Destinations like Lewrick in the Shetland Islands are great places to look at yachts. You have boats from all over the world, and the location insures that they have to be sea worthy to get there.

This French Integral 12.5 stood out amongst the more conservative cruising designs. She is like a small Open 60. Excessively beamy, with a wedge shaped hull, twin rudders, tilting keel, and daggerboards.

And she doesn’t give any waterline away. Note the flat bow section. This is an efficient way to build the boat, and makes for a good topside weld. But it is more vulnerable in a collision than if the topsides were welded to a heavy stem bar.

25 degree aft swept spreaders eliminate the need for a permanent backstay. This allows for a nice roach on the mainsail. We have used swept spreaders like this on our designs going back 20 years and really like the system.

A keel which tilts to weather has enormous leverage, but poor lift to offset sail forces. So daggerboards are used as lifting foils. These high aspect ratio shapes are very efficient, but add complexity to the cruising formula (as does the tilting keel).

Wide beam lifts the center of the hull with heel, so twin angled rudders are used. The leeward rudder is immersed and vertical while the windward rudder is out of the water giving good control for minimum wetted surface. But the rudders are vulnerable in collision with sharks, whales, and debris.

Here is the clever part. These wide boats tend to be stable when inverted. To make the boat unstable you need a low center of gravity and volume shaped to make the boat tippy when upside down. That’s what this curved house and high volume cockpit seat backs are for (along with interior space).

And now another French aluminum boat, this one built by Garcia and also unpainted. Note the high stack of the mainsail due to the height and quantity of the full batten hardware. This makes attaching the halyard and fitting the sail cover a pain. A lower boom, tighter slide design (or less of them) will reduce the problem.

Speaking of sail covers, you will want to protect the forward part of the sail from UV degradation.

These extrusion style hatches had gasket leak problems which were attenuated with the addition of breakwaters. The breakwater then provided a base for handrails for working at the mast.

There are good and bad points about this detail. On the positive side it is easy to do, provides for some drainage of deck water, yet retains enough of a lip that the deck can be used to catch rain water. The relatively hard edge is a negative, and will wear on the dock lines.

A thickening plate to which the hatch base is bolted has been welded to the deck. This thick ring reinforces the cut out and allows the hatch base to be blind fastened.

You don’t often see aluminum rails and stanchions. These look good and are efficient cost wise.

Note the upstand to which the rope clutches are bolted. The fasteners are easy to reach and no holes through the deck are required.

We used to do angled toe rails like this, until we were hit by a sailboat which folded over ten feet (three meters) of rail. Since then we have always used a closed angle or extrusion, which gives the toe rail a better chance when it is hit.
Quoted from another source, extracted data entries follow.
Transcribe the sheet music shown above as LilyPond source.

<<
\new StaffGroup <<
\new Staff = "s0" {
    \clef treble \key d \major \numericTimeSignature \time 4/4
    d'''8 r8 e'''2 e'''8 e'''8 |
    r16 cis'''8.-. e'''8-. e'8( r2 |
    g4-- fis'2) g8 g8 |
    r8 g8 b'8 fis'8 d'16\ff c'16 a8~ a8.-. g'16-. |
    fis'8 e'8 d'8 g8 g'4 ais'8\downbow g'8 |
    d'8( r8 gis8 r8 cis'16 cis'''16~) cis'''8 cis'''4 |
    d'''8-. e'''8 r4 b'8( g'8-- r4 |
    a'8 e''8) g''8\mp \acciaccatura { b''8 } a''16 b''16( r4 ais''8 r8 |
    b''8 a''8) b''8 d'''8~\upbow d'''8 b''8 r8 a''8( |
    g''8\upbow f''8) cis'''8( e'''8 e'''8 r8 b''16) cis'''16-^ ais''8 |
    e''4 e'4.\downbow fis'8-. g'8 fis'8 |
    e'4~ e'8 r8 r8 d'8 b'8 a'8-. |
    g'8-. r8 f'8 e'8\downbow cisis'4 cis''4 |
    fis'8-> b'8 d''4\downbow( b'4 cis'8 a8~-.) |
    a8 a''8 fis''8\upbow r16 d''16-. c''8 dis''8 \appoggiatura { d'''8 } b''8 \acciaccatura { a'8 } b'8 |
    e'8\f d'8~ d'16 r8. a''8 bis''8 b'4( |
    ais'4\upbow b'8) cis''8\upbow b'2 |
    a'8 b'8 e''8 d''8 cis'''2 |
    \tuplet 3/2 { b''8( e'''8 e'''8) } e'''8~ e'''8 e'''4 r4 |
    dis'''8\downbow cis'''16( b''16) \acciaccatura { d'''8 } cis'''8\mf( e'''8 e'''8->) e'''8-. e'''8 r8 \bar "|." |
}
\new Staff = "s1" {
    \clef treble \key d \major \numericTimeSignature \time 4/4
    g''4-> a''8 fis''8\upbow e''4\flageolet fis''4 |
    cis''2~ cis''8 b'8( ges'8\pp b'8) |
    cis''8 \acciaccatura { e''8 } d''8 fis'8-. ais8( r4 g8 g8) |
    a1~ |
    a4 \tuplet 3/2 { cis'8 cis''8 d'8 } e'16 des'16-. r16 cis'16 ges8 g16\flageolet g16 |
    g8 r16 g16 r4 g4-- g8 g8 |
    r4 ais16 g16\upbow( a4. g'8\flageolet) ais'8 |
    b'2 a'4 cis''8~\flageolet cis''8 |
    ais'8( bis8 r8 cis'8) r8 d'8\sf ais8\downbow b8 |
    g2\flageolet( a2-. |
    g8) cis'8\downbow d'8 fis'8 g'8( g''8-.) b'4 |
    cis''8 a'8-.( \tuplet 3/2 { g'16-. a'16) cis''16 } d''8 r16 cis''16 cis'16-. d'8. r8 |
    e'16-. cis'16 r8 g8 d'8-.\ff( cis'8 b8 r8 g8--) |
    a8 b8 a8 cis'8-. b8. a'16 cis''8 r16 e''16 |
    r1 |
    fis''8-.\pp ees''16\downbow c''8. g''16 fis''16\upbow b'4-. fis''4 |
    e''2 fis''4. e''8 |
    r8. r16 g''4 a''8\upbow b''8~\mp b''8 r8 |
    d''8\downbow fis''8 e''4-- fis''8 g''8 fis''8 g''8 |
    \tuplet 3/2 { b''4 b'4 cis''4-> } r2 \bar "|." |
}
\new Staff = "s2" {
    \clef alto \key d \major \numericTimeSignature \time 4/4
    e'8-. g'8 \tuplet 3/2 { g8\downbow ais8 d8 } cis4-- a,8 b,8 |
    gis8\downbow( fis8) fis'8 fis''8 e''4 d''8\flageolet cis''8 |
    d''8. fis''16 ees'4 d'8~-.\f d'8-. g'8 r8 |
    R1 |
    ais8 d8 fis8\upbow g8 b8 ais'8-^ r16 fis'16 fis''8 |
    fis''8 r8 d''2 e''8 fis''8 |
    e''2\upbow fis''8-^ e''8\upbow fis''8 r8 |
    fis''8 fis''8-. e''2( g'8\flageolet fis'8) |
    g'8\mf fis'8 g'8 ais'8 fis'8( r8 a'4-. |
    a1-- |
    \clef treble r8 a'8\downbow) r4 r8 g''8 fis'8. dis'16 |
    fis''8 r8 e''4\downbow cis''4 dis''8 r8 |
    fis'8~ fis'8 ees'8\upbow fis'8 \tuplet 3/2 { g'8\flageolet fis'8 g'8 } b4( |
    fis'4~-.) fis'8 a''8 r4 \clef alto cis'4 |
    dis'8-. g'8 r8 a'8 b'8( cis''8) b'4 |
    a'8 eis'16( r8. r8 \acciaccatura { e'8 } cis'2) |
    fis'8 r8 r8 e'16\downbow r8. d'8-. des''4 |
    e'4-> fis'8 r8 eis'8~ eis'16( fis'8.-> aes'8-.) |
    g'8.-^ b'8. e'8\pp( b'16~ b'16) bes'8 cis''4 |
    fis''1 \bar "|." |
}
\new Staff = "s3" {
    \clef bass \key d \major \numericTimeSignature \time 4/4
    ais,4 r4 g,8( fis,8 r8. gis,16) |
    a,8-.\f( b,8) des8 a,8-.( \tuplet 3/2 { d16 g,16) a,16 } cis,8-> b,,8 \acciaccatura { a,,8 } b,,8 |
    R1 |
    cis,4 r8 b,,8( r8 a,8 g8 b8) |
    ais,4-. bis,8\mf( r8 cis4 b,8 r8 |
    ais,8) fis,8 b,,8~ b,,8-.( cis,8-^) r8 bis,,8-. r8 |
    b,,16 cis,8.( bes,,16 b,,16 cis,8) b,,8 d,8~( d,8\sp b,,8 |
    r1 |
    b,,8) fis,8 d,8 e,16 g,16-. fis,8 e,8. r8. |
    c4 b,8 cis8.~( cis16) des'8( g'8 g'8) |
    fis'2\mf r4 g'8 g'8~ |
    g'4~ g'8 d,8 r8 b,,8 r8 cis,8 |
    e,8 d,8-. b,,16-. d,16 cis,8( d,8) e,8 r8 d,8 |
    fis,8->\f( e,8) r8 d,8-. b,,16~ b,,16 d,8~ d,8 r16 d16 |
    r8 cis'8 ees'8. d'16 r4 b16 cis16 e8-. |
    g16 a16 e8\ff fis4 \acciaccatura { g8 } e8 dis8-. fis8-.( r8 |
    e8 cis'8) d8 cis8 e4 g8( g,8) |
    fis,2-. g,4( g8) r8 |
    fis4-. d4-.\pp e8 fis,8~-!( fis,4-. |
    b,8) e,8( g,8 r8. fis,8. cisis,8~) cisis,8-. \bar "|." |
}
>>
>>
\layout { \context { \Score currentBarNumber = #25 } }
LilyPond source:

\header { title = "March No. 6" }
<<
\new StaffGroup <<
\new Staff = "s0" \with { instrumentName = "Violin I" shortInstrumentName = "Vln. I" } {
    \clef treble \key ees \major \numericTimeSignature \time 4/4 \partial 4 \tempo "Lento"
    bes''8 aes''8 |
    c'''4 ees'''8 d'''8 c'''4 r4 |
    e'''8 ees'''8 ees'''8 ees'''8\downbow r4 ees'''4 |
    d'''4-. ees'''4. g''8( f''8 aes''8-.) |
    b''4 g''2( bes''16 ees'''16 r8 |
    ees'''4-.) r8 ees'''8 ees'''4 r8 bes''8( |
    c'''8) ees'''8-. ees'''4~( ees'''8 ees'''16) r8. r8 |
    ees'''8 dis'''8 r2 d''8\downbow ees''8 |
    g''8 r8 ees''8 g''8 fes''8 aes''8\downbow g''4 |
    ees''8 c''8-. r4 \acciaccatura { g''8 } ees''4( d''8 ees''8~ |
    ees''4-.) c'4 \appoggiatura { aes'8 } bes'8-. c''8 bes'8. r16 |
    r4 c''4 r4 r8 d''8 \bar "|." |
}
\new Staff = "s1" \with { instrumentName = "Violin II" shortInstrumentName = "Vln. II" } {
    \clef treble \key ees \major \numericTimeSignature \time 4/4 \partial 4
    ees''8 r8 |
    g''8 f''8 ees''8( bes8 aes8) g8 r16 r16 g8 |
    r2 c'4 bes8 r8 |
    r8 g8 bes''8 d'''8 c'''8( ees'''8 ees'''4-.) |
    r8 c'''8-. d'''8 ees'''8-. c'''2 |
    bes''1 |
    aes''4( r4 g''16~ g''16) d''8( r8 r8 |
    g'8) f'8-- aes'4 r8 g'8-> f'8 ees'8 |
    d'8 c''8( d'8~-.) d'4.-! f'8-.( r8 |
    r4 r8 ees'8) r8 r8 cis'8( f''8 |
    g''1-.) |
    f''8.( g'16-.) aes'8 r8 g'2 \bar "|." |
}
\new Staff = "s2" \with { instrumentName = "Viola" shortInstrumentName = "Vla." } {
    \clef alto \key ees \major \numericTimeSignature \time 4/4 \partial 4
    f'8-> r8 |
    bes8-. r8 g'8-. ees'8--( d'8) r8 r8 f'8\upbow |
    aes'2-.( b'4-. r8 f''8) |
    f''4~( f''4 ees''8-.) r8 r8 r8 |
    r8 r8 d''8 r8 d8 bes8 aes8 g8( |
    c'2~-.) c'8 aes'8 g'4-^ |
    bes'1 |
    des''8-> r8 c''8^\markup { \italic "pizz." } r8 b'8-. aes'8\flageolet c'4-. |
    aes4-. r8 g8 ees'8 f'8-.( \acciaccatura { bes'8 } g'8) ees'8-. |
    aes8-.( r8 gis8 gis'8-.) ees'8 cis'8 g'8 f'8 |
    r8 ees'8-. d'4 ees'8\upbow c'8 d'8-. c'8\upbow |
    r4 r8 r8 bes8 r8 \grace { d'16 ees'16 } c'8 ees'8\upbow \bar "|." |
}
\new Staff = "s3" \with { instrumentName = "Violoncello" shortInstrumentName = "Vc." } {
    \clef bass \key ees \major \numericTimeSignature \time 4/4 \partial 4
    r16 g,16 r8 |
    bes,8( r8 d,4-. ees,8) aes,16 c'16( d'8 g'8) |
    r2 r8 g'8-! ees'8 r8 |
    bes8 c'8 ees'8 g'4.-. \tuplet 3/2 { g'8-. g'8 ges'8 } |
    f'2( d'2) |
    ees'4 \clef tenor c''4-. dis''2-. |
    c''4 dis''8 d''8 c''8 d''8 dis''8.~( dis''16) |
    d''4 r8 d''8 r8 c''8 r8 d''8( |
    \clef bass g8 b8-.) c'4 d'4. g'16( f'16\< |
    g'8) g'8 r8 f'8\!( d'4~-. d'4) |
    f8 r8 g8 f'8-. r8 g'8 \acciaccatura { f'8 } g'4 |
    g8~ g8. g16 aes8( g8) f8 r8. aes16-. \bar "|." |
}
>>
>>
Finally, an all aluminum steering pedestal. Clean and in keeping with the rest of the boat.

Switching boats now, we liked this anti-chafe wrapping on the bowsprit of a steel Scottish cruiser.

Here is a detail which will eventually lead to trouble. The head stay tang which wraps around the bowsprit butts up against timber. The timber to stainless interface will collect salt and moisture, and crevice corrosion could easily result. Stainless is happiest when exposed to the air. Semi-sealed situations, like this, are always a problem, given enough time.

We’ll end with a tribute to Nick Franklin, the original developer of the Aries servo pendulum wind vane. These are wonderfully powerful steering devices. Apparently the Aires business continues under new ownership (Nick passed on some years ago).